Cercana la Navidad, con la llegada de los primeros fríos por estas tierras, cálidas y siempre resecas, el personal, por falta de costumbre, tirita ante la humedad gélida que entra por los pies y cala los huesos. La gente protege sus débiles carnes con abrigos, toquillas, tabardos, bufandas y pieles, sintéticas o naturales, aunque cada vez éstas últimas sean menos usuales gracias a la labor de los defensores de los derechos de los animales.

Durante cuatro décadas aproximadamente y más en los caballeros que en las damas, la cabeza quedó desprotegida de los rigores de las bajas temperaturas. Fue en los inicios de posguerra y gracias a la sombrerería madrileña Brave, la que lanzó el conocido eslogan de Los rojos no usaban sombrero, que hacía sospechoso al que no lo llevara. Los sombreros fueron utilizados en la testa de los caballeros hasta bien entrados los años cincuenta, si bien los alopécicos nunca llegaron a renegar del todo de ellos al igual que los muy frioleros o los reacios al abandono de las tradiciones más ancestrales.

Los sombreros vuelven a estar de moda en nuestros días: gorros de lana, sombreros de ala ancha, estrecha o flexibles han regresado por sus fueros, aumentando la personalidad y el estilo de quienes lo portan. Han sido las féminas las primeras en resucitar la agradable calidez y el encanto de una cabeza cubierta. Todos los estilos de gorros, sombreros y gorras han vuelto para cubrir las testas de los varones con una excepción: la boina.

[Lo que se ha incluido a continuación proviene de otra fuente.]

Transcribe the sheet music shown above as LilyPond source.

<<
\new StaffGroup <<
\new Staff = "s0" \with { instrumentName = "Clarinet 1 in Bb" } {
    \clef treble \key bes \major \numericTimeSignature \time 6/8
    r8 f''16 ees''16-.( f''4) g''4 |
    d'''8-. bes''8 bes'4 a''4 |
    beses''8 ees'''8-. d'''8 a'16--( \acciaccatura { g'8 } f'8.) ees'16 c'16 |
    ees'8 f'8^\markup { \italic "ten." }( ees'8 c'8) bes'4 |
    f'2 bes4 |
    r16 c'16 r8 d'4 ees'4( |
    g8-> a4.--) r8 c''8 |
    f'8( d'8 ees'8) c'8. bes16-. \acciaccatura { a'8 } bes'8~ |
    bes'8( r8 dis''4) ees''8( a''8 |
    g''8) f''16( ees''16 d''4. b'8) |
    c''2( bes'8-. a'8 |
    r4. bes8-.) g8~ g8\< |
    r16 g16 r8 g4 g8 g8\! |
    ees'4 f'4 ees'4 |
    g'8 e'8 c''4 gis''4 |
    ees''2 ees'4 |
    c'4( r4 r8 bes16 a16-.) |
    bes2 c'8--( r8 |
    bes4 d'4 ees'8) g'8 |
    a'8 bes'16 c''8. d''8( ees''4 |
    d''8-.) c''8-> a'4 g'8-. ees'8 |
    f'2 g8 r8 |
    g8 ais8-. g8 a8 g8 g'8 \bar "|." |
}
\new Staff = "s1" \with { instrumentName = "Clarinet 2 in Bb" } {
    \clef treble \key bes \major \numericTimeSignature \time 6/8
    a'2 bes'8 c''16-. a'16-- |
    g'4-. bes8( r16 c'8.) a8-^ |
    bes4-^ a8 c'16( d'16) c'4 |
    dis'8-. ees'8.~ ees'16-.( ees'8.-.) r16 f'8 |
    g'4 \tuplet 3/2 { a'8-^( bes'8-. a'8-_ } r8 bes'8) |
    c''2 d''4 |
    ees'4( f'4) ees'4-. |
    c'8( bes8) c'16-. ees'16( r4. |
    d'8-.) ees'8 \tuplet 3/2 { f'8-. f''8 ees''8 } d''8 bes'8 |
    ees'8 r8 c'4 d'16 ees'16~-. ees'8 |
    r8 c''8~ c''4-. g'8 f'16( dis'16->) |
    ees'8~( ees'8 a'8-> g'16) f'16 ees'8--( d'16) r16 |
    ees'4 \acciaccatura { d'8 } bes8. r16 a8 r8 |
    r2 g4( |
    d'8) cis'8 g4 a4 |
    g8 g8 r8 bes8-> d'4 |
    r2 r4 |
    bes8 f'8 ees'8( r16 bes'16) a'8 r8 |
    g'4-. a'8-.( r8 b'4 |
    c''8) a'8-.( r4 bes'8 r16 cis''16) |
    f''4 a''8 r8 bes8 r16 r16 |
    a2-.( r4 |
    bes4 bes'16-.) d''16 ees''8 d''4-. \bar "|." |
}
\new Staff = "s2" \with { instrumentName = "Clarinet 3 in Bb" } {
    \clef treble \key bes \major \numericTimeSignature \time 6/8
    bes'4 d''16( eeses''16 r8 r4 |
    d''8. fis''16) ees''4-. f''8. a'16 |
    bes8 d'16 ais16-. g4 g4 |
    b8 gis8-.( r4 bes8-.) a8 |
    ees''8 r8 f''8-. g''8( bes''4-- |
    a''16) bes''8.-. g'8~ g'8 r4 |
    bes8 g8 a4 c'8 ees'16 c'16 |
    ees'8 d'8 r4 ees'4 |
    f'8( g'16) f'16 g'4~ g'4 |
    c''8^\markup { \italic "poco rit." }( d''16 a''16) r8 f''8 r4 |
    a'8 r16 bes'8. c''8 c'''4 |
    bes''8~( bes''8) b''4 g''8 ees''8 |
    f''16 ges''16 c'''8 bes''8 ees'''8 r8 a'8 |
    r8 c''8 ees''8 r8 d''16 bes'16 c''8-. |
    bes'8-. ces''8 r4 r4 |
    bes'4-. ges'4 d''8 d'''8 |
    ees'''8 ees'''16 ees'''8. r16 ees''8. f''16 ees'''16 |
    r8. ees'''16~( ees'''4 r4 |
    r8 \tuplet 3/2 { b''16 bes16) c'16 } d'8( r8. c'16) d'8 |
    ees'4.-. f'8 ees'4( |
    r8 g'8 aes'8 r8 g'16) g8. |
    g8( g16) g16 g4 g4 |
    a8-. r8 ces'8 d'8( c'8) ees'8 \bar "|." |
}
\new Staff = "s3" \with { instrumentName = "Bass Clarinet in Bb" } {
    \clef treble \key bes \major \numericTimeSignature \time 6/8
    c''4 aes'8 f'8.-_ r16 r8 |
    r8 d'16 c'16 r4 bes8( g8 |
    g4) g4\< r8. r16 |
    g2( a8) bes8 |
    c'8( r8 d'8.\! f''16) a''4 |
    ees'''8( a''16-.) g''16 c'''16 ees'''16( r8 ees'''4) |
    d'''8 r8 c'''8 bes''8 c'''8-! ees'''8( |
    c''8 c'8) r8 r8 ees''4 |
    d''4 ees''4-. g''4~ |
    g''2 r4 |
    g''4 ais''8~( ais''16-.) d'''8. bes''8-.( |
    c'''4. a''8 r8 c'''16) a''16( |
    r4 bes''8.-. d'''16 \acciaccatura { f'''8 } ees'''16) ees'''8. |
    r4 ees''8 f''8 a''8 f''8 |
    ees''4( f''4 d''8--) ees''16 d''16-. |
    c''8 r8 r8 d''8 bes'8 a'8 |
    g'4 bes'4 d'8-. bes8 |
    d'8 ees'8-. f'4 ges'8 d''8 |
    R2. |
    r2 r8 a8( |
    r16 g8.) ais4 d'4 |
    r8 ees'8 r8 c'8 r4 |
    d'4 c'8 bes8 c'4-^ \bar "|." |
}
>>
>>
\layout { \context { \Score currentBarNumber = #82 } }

La boina no es otra cosa que una gorra sin visera, redonda y chata, de lana y de una sola pieza cuyo valor viene marcado por su forro. La boina siempre ha sido el sombrero de la clase proletaria desde los inicios del siglo XX. Ha sido el pelo de los calvos; imagen y bandera de los revolucionarios como Fidel y Che Guevara. Apéndice de sosiego y calidez cultural en las cabezas de Zuloaga y don Benito Pérez Galdós. Ajena a la chapela, de mayor diámetro, encuentra su singularidad en el rojo de las boinas navarras, que cubrieron de encarnado los campos de batalla en las Guerras Carlistas, dotando a Zumalacárregui de bizarra apostura. Imaginaria protección del ramo del andamio; de esforzados agricultores bajo el sol, la lluvia o la nieve; de pescadores en la mar. Los tontos de pueblo calaron sus boinas, capadas o sin capar, hasta las cejas con estilo entrañable. Símbolo inequívoco de la España machota (que no machista) ante el aluvión de turistas que llegaban a una España diferente. La boina sufrió una mutación patriótica al ser adoptada por las Fuerzas Armadas, por la versatilidad y apostura que confiere tan sencillo complemento, siendo pionera en su uso la brigada de paracaidistas. Con la llegada de la democracia, la Policía Nacional la vistió de anodino color marrón. Cuerpos especiales del Ejército y orden público gastan con majestuosa apostura la modesta boina.

Cálida, cómoda, sin envaramientos, plegable (cabe en un bolsillo) llega a convertirse en una segunda piel o cuero cabelludo, según se mire: calada, a la francesa (leve tirón hacia atrás), ladeada o al gusto del usuario, siempre fue muy del agrado del clero en sus horas de asueto (el cura Maurandi y Juan Pablo II la utilizaron) hacen de la boina el complemento ideal para el frío invierno por llegar.

Debe de ser que por tan excelsas virtudes, algunos como yo nos cubramos con una boina incluso en las dulces horas en las que caemos en los brazos de Morfeo arropados por su calor y humildad.